Exercise details
Look for the word "puede" in the data below, and copy every line that holds it.

Material for this task
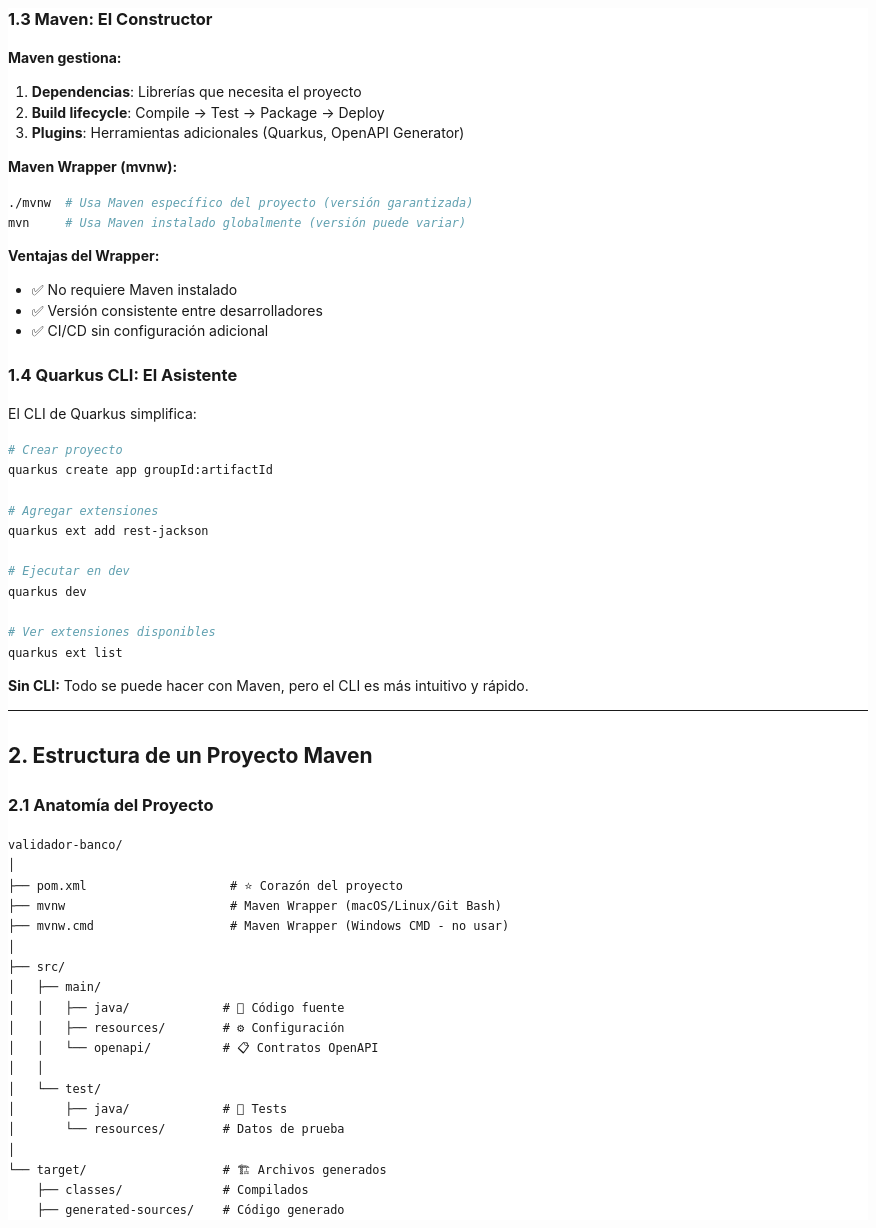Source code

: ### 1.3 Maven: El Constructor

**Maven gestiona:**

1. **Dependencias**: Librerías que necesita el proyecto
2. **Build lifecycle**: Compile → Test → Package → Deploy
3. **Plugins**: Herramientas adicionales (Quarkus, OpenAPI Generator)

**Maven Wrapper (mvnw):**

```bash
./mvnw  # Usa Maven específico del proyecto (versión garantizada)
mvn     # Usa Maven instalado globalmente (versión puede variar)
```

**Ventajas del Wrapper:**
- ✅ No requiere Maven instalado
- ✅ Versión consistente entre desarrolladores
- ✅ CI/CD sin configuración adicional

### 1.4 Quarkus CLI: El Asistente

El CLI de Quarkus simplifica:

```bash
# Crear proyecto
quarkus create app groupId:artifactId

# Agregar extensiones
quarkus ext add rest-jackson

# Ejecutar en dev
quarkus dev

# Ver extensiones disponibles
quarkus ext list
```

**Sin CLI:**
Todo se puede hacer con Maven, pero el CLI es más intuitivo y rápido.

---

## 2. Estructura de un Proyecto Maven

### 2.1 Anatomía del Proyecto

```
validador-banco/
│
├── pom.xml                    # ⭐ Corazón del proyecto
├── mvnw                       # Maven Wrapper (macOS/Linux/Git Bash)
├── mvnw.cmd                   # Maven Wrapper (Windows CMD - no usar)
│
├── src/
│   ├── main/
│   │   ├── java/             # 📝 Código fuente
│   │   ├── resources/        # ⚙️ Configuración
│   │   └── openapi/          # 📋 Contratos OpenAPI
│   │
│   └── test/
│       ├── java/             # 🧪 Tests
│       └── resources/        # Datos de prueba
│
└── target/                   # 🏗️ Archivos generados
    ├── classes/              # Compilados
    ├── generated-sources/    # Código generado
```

Response to the task
mvn     # Usa Maven instalado globalmente (versión puede variar)
Todo se puede hacer con Maven, pero el CLI es más intuitivo y rápido.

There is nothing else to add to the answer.